**WHAT YOU WILL DO**
Type every record exactly as it appears.

**SUPPLIED ENTRIES**
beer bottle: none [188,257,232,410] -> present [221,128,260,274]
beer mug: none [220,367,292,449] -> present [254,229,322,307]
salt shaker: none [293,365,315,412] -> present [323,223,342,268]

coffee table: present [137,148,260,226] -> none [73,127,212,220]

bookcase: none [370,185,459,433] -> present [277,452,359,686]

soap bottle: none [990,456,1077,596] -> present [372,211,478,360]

**SOLUTION TO THIS TASK**
beer bottle: none [188,257,232,410] -> present [221,128,260,274]
beer mug: none [220,367,292,449] -> present [254,229,322,307]
salt shaker: none [293,365,315,412] -> present [323,223,342,268]

coffee table: present [137,148,260,226] -> none [73,127,212,220]

bookcase: none [370,185,459,433] -> present [277,452,359,686]

soap bottle: none [990,456,1077,596] -> present [372,211,478,360]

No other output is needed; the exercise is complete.